• [WHAT IS NEEDED] I would like you to restate each record word for word.

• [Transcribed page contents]
****************************************

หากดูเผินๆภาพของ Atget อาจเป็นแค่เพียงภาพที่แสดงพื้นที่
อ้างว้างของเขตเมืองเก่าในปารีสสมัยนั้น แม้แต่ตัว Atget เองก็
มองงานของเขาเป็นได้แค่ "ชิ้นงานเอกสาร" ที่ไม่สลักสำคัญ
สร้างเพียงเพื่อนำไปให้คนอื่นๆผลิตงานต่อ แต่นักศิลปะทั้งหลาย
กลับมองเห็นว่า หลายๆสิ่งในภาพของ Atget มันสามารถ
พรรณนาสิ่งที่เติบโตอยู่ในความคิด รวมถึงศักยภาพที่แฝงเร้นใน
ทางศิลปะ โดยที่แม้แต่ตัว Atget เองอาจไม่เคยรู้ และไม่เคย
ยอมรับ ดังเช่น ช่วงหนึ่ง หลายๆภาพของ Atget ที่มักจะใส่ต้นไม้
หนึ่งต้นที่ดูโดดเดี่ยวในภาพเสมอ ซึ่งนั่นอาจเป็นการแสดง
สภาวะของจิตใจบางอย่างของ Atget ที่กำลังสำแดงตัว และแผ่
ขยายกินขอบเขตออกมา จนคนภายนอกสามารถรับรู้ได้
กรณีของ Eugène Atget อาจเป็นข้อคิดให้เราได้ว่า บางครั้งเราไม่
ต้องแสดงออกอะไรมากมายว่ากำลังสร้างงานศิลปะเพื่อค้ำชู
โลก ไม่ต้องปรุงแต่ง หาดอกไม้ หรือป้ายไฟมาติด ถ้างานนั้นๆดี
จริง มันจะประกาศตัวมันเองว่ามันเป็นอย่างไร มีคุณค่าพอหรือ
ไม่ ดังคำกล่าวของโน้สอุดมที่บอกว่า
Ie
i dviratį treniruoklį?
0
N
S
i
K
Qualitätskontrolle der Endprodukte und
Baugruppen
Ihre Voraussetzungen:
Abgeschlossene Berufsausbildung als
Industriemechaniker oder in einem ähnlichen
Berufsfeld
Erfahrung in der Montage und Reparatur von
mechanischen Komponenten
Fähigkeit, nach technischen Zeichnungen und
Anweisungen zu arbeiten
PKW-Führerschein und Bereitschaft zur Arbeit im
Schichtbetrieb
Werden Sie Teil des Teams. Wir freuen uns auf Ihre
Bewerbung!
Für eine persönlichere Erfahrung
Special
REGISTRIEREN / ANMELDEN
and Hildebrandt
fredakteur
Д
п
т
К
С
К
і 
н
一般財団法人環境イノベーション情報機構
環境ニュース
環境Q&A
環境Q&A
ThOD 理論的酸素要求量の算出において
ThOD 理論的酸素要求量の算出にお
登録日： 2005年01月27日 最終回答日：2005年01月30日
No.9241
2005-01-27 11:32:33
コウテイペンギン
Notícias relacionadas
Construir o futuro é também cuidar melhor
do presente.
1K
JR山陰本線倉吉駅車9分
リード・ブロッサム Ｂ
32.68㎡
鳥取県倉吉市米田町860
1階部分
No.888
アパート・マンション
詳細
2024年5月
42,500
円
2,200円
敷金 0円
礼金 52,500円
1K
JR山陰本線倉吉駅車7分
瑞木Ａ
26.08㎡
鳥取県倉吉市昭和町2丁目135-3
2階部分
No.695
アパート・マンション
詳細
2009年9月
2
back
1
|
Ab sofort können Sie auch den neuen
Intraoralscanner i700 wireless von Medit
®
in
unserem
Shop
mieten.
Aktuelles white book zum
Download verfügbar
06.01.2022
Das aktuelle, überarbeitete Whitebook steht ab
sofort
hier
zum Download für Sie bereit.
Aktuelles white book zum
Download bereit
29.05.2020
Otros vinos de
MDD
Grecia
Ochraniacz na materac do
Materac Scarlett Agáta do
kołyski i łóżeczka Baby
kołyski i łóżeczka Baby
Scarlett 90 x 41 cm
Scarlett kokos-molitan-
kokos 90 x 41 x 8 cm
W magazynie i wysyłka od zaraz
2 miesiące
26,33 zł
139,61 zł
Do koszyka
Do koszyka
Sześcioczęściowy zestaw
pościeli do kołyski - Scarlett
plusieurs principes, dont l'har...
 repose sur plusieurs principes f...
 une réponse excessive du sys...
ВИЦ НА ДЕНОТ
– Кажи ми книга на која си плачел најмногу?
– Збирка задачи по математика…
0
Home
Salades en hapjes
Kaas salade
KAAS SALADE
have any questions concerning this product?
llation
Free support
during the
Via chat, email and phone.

****************************************

• [ANSWER SPACE]
หากดูเผินๆภาพของ Atget อาจเป็นแค่เพียงภาพที่แสดงพื้นที่
อ้างว้างของเขตเมืองเก่าในปารีสสมัยนั้น แม้แต่ตัว Atget เองก็
มองงานของเขาเป็นได้แค่ "ชิ้นงานเอกสาร" ที่ไม่สลักสำคัญ
สร้างเพียงเพื่อนำไปให้คนอื่นๆผลิตงานต่อ แต่นักศิลปะทั้งหลาย
กลับมองเห็นว่า หลายๆสิ่งในภาพของ Atget มันสามารถ
พรรณนาสิ่งที่เติบโตอยู่ในความคิด รวมถึงศักยภาพที่แฝงเร้นใน
ทางศิลปะ โดยที่แม้แต่ตัว Atget เองอาจไม่เคยรู้ และไม่เคย
ยอมรับ ดังเช่น ช่วงหนึ่ง หลายๆภาพของ Atget ที่มักจะใส่ต้นไม้
หนึ่งต้นที่ดูโดดเดี่ยวในภาพเสมอ ซึ่งนั่นอาจเป็นการแสดง
สภาวะของจิตใจบางอย่างของ Atget ที่กำลังสำแดงตัว และแผ่
ขยายกินขอบเขตออกมา จนคนภายนอกสามารถรับรู้ได้
กรณีของ Eugène Atget อาจเป็นข้อคิดให้เราได้ว่า บางครั้งเราไม่
ต้องแสดงออกอะไรมากมายว่ากำลังสร้างงานศิลปะเพื่อค้ำชู
โลก ไม่ต้องปรุงแต่ง หาดอกไม้ หรือป้ายไฟมาติด ถ้างานนั้นๆดี
จริง มันจะประกาศตัวมันเองว่ามันเป็นอย่างไร มีคุณค่าพอหรือ
ไม่ ดังคำกล่าวของโน้สอุดมที่บอกว่า
Ie
i dviratį treniruoklį?
0
N
S
i
K
Qualitätskontrolle der Endprodukte und
Baugruppen
Ihre Voraussetzungen:
Abgeschlossene Berufsausbildung als
Industriemechaniker oder in einem ähnlichen
Berufsfeld
Erfahrung in der Montage und Reparatur von
mechanischen Komponenten
Fähigkeit, nach technischen Zeichnungen und
Anweisungen zu arbeiten
PKW-Führerschein und Bereitschaft zur Arbeit im
Schichtbetrieb
Werden Sie Teil des Teams. Wir freuen uns auf Ihre
Bewerbung!
Für eine persönlichere Erfahrung
Special
REGISTRIEREN / ANMELDEN
and Hildebrandt
fredakteur
Д
п
т
К
С
К
і 
н
一般財団法人環境イノベーション情報機構
環境ニュース
環境Q&A
環境Q&A
ThOD 理論的酸素要求量の算出において
ThOD 理論的酸素要求量の算出にお
登録日： 2005年01月27日 最終回答日：2005年01月30日
No.9241
2005-01-27 11:32:33
コウテイペンギン
Notícias relacionadas
Construir o futuro é também cuidar melhor
do presente.
1K
JR山陰本線倉吉駅車9分
リード・ブロッサム Ｂ
32.68㎡
鳥取県倉吉市米田町860
1階部分
No.888
アパート・マンション
詳細
2024年5月
42,500
円
2,200円
敷金 0円
礼金 52,500円
1K
JR山陰本線倉吉駅車7分
瑞木Ａ
26.08㎡
鳥取県倉吉市昭和町2丁目135-3
2階部分
No.695
アパート・マンション
詳細
2009年9月
2
back
1
|
Ab sofort können Sie auch den neuen
Intraoralscanner i700 wireless von Medit
®
in
unserem
Shop
mieten.
Aktuelles white book zum
Download verfügbar
06.01.2022
Das aktuelle, überarbeitete Whitebook steht ab
sofort
hier
zum Download für Sie bereit.
Aktuelles white book zum
Download bereit
29.05.2020
Otros vinos de
MDD
Grecia
Ochraniacz na materac do
Materac Scarlett Agáta do
kołyski i łóżeczka Baby
kołyski i łóżeczka Baby
Scarlett 90 x 41 cm
Scarlett kokos-molitan-
kokos 90 x 41 x 8 cm
W magazynie i wysyłka od zaraz
2 miesiące
26,33 zł
139,61 zł
Do koszyka
Do koszyka
Sześcioczęściowy zestaw
pościeli do kołyski - Scarlett
plusieurs principes, dont l'har...
 repose sur plusieurs principes f...
 une réponse excessive du sys...
ВИЦ НА ДЕНОТ
– Кажи ми книга на која си плачел најмногу?
– Збирка задачи по математика…
0
Home
Salades en hapjes
Kaas salade
KAAS SALADE
have any questions concerning this product?
llation
Free support
during the
Via chat, email and phone.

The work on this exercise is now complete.